(Provided data begins)

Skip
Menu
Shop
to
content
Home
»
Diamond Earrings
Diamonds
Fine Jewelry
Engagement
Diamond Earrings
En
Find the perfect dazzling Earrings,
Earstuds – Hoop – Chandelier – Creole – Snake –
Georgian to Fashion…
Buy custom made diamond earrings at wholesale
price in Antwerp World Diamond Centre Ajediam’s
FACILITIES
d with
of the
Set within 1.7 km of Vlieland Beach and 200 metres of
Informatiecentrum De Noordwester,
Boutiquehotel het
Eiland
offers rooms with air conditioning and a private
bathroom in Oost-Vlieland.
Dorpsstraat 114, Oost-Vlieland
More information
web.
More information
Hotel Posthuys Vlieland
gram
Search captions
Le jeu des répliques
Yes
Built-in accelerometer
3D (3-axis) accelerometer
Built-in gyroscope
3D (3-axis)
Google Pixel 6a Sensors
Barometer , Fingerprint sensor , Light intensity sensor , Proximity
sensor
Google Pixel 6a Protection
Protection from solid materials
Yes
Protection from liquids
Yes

(Provided data ends)
(Provided data begins)

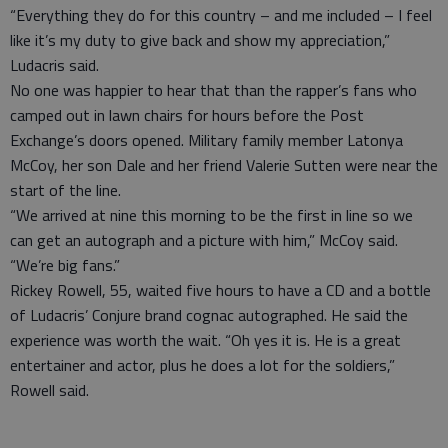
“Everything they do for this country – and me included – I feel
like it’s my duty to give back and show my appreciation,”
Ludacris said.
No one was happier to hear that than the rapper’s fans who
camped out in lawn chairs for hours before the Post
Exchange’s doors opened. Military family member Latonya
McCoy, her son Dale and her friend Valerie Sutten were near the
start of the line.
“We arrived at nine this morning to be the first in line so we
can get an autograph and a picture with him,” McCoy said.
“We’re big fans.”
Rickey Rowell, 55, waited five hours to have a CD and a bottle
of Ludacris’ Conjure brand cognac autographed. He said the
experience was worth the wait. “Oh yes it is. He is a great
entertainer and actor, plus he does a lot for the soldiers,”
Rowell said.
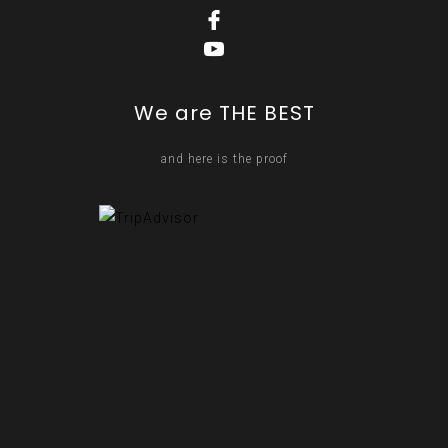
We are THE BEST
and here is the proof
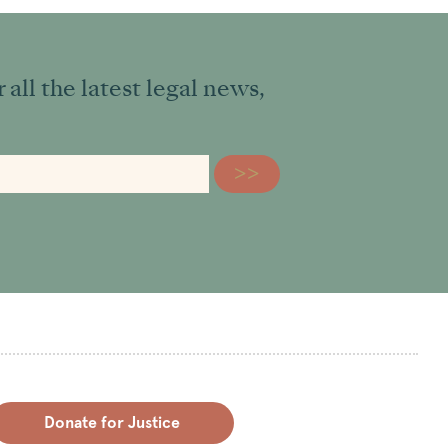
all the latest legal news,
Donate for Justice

(Provided data ends)

The expected output is each line of the records above that includes the word "Google".

_Expected answer_:
Google Pixel 6a Sensors
Google Pixel 6a Protection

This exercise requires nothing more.